The normal approach to Ballyedmond House was by a long winding driveway from the bottom of the hill eventually approaching the house from the east.

The entrance front of the central block faced due north. It was of six bays, with a two bay breakfront topped by a die rather than a pediment. The ground floor windows were set in shallow arches – a feature associated with the work of James Gandon. The entrance was by means of a Doric porch. Within this block, the staircase was located immediately to the right of the entrance hall and the two reception rooms were located on the garden front with splendid views south over the valley towards Midleton and beyond. The drawing room was decorated in the Louis Seize (Louis XVI) style which became quite fashionable in the early 19th century in Britain and Ireland as if to commemorate the executed King of France during the Napoleonic Wars.

The two links were given the appearance of triumphal arches on the entrance front. Complicating everything was the style of the two wings – they were more clearly more early Victorian in character, but with references to the late Georgian or Regency style. The wings presented a windowless front to the visitor. This facade was embellished with a shallow arch in the middle flanked by two niches. The sides of the wings had windows set in architraves – a detail missing from the central block. Also, the roof of each wing had a more elaborate bracketed cornice, whereas the central block had a much plainer cornice.
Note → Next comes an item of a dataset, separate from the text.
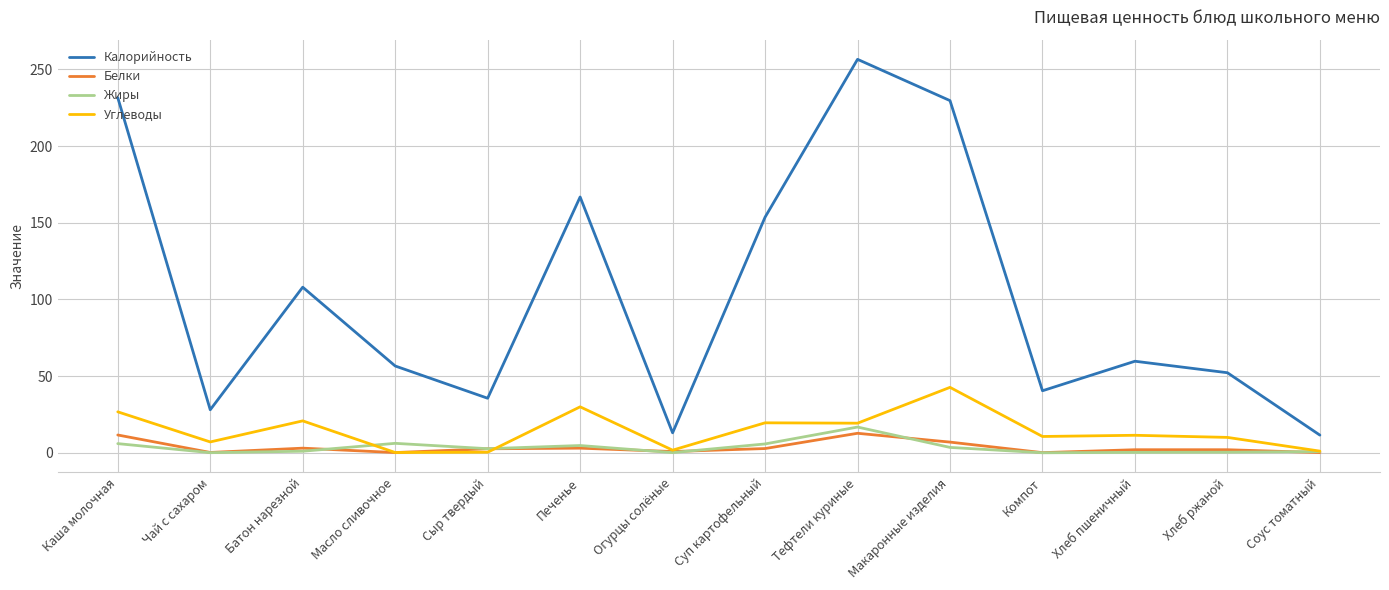

What is the maximum value for Белки?

12.7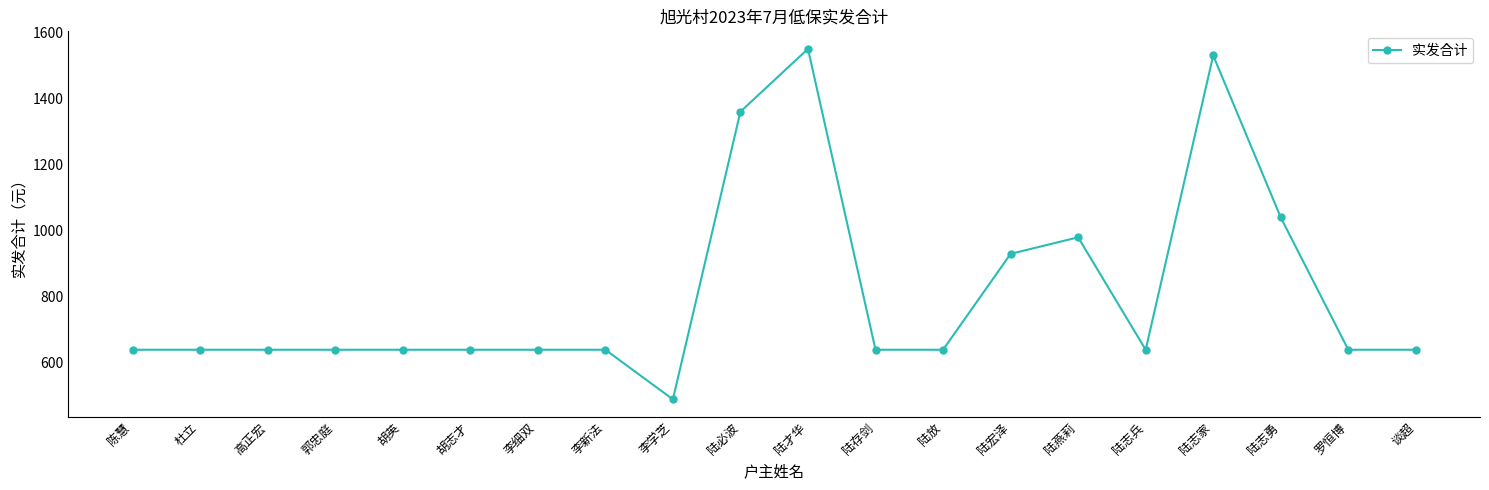

Reading right to left, transcribe all the data shown in this chart.

640	640	1040	1530	640	980	930	640	640	1550	1360	490	640	640	640	640	640	640	640	640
If the Hargraves simply restored an older house then they did such a thorough job that the evidence of the original house was almost totally subsumed in the restoration To all intents and purposes what the photos show sits perfectly within the 1809-1811 time frame – at least for the central block. It is essentially a new house. The two wings were almost of the same height as the central block and are joined to it by the somewhat more elaborate links. Curiously, the wings were not designed to perform the traditional functions of kitchen wing and stable wing respectively. (The stables and farmyard were located in a separate building further up the hill, and the was in the basement.) The wings were actually additional living quarters for the family and their guests, suggesting that that Ballyedmond was intended to accommodate plenty of house parties.

The house remained in the Courtenay family until 1861 when it passed by inheritance to a relative, Captain Richard Hugh Smith-Barry. He was the fourth son of John Smith- Barry, the builder of nearby Fota House who in 1814 married Eliza-Mary Courtenay, daughter of Robert Courtenay of Ballyedmond. The lack of male heirs on the Courtenay side later in the 19th century meant that Ballyedmond passed to the Smith-Barrys, who appropriately were directly descended from the Barrys, Earls of Barrymore.

The last resident owner was Guy Smith-Barry. He liked to take a telescope onto the roof to spy out any ships coming in to Cork Harbour at Roche’s Point (it was clearly visible from the house!). It is eighteen kilometers from Midleton to Roche’s Point by road, add some tour kilometers from Main Street in Midleton to Ballyedmond, it seems that Guy Smith-Barry was able to view ships some twenty two kilometers away! That’s about thirteen and a half miles, which gives you some idea of the view from the roof of Ballyedmond. If he was expecting guests Guy would dash down to his car and drive to Cork, arriving in time to greet his visitors as they disembarked from the ferry from England.

Sadly, in the 1960s, the cost of maintaining Ballyedmond House became prohibitive, and Guy Smith-Barry was obliged to sell off the house and demesne to a local businessman, who promptly demolished the great house. Not a trace of it remains today except for some of the demesne walls and gate lodges.

Note: Abraham Addison Hargrave (1755 – 1808) ,the elder, came from Horsforth, near Leeds in Yorkshire, and made an architectural career for himself in Cork City and County. He had four sons, three of whom became architects, while another became a civil engineer.